What am I missing ? There are only object id and name, so something is not correct since it does not work
Anyone? Still have not the groups working
OK – finally got this working 🙂
But what wonders me, if I look on data in Jamf on users, the azure information are not added?. Shouldn´t this be imported from azure, now the connection is there or do I misunderstand something
Where are you looking exactly? Are you assigning computers to Azure Users? Where those users already in Jamf Pro before you integrated Azure?
I just thought when I setup the IDP, then the mappings from azure would be updated in jamf
I can see when I enroll a new computer, the information is comming over from azure.
But existing clients that are already enrolled, is there any way to trigger the mappings from azure to be updated on the user ?
Hi Peder! Did you previously have LDAP via on-prem AD integrated? Before you integrated with Azure?
Or where did the previous user data come from?
We have no ldap. The information that is in jamf was written from the client username/login info into jamf by scripts
Ok, Jamf Pro settings-> computer management -> inventory collection -> Collect user and location information from LDAP
Enabled?
arhh thanks – just couldn´t find where this should come from and was disabled as we never got ldap enabled. Could maybe also be added to your blog here for admin setting this up without having ldap before
hmm. have tried to run a recon now several times on my machine – but the user info does not update even when this is enabled
arhh thanks – just couldn´t find where this should come from and was disabled as we never got ldap enabled. Could maybe also be added to your blog here for admin setting this up without having ldap before
Think there is a misunderstanding on this 🙂
We only have setup azure as identity manager – and have no ldap. So guess when I do the checkmark on Jamf Pro settings-> computer management -> inventory collection -> Collect user and location information from LDAP it does not work
Would just like to update the user information from azure. Also in case a mac switch to a new user – how is that information being updated from azure.. Looking for some kind of “sync” button
No, no misunderstanding. The Azure integration works just like LDAP and I just tested again to be sure it works.
Manually added a username to a computer in User and Location of the inventory record. Only the username. It did automatically fetch other info, but I deleted the other info like department, full name, etc…
Sudo jamf recon -> all info fetched.
So it works and it works like LDAP does but you mapping need to be correct. username is not the same as username@domain.com etc, upn is not shortname, etc
If I do an new install on the mac the mappings works fine and the user information is updated. So guess it cannot be the mappings that is wrong if it works with a new computer enrollment ?

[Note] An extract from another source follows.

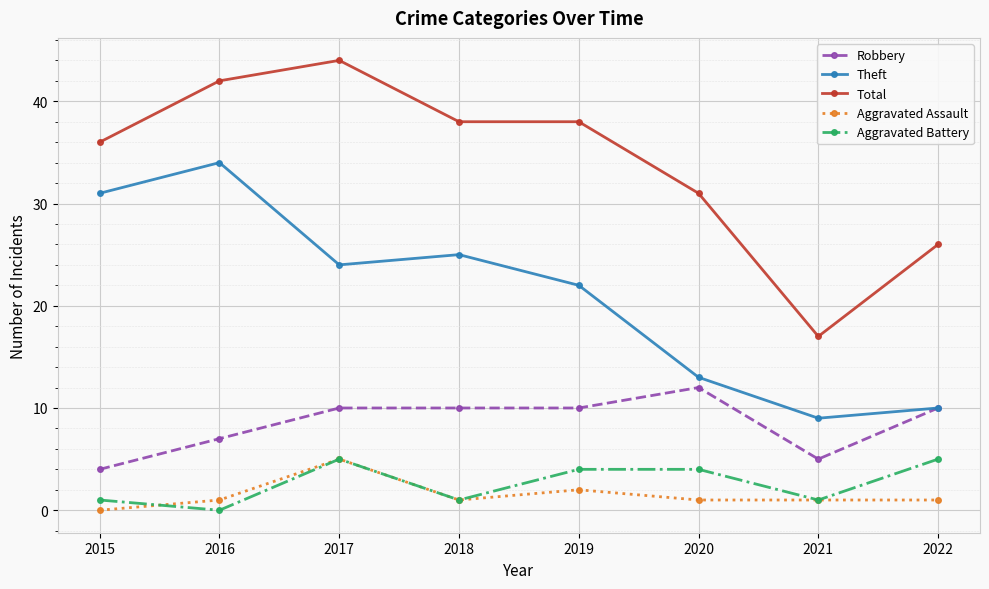

In Theft, how many points are lower than both neighbors (excluding endpoints)?

2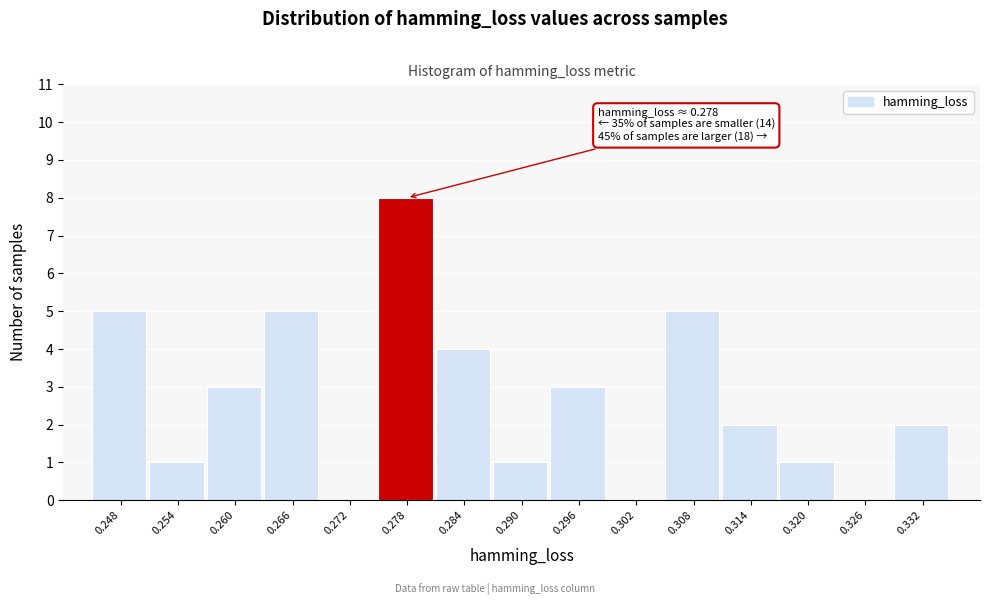

Reading left to right, list all the values displayed in this chart.

0.248=5	0.254=1	0.260=3	0.266=5	0.272=0	0.278=8	0.284=4	0.290=1	0.296=3	0.302=0	0.308=5	0.314=2	0.320=1	0.326=0	0.332=2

Any idea what kind of troubleshooting I can try – somehow there seems to be a missing piece
Depends what username gets filled in when you enrol a new device and what you entered manually. If you enroll a new device it will probably fill in “username@domain.com” as username. So the UPN. Is that also what you had filled in manually on the devices? If not, for instance you had only “username” filled in, it may not find that info as it does not see it as the same account.
Grab some screenshots of the user and location details which are not updated, as well as your mappings for iDP and send that over to support to check.
According to support it is only during pre-stage enrollment this information from azure to jamf is transferred – or by using a 3rd party like Mud attributes update
Think it strange that an update cannot be triggered on running clients, but only when enrolling
Just to add:
I am looking for a way to find a way to just trigger update on all running clients to get user information down from azure to jamf user and location
I can of course manually go in on each machine in jamf backend and find the user. But looking for a way this just can happen automatically
I’ll need to replicate again in view of the changes with Azure iDP compared to normal LDAP, but when I tested, it did fetch the details during inventory update.